- [Article]
★ ★ ★ ★

Query optimization using order by and limit

Michael Viscuso <michael.viscuso@xxxxxxxxxxxxxxxxxx> · Wed, 21 Sep 2011 19:14:09 -0400

First of all, thank you for taking the time to review my question.  After attending the PostgresOpen conference in Chicago last week, I've been pouring over explain logs for hours on end and although my system is MUCH better, I still can't resolve a few issues.  Luckily my data is pretty well structured so solving one issue will likely solve many more so I'll start with this one.

Version: PostgreSQL 9.1rc1, compiled by Visual C++ build 1500, 64-bit
OS: Windows 7 64-bit
ORM: SQLAlchemy
Postgres table structure: I have daily partitioned tables for each of 4 "core tables" (the tables with the majority of my application's data).  Each daily table inherits from its parent.  I do not explicitly define a REFERENCE between these tables because I cannot guarantee the order in which the events are inserted into the database, but where there are references, the referenced row should exist in the other's daily table.  The reason I partitioned the data in this manner is to increase query speed and make it easy to archive old data. (I'm new to high-end Postgres performance so there's likely several fundamental flaws in my assumptions.  I won't turn down any recommendation.) 

An example of a daily partitioned table follows:

cb=# \d osmoduleloads_2011_09_14;
                                     Table "public.osmoduleloads_2011_09_14"
        Column         |            Type             |                         Modifiers
-----------------------+-----------------------------+------------------------------------------------------------
 guid                  | numeric(20,0)               | not null
 osprocess_guid        | numeric(20,0)               | not null
 filepath_guid         | numeric(20,0)               | not null
 firstloadtime         | numeric(20,0)               | not null
 md5hash               | bytea                       | not null
 host_guid             | numeric(20,0)               | default NULL::numeric
 process_create_time   | numeric(20,0)               | default NULL::numeric
 process_filepath_guid | numeric(20,0)               | default NULL::numeric
 event_time            | timestamp without time zone | default '2011-09-14 00:00:00'::timestamp without time zone
Indexes:
    "osmoduleloads_2011_09_14_pkey" PRIMARY KEY, btree (guid)

★ ★ ★ ★

- [What you have to do] In the post on query optimization, what operating system is listed?

- [Data lines]
★ ★ ★ ★

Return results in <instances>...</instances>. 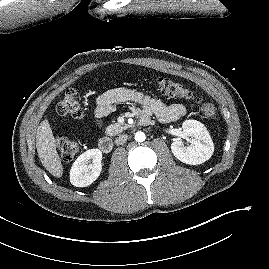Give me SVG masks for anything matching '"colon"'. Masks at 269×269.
<instances>
[{"instance_id":"obj_1","label":"colon","mask_w":269,"mask_h":269,"mask_svg":"<svg viewBox=\"0 0 269 269\" xmlns=\"http://www.w3.org/2000/svg\"><path fill=\"white\" fill-rule=\"evenodd\" d=\"M156 84L160 92L164 95L193 101L198 105L199 111L204 117H214L216 113L214 105L195 96L180 83L167 77H159L156 79ZM57 112L63 117L76 119L83 117V108L79 102L77 92L74 89L66 90L62 99L57 104ZM56 143L60 155L65 161L72 160L79 151V142L64 135L58 136Z\"/></svg>"}]
</instances>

★ ★ ★ ★

- [Written solution] Windows 7 64-bit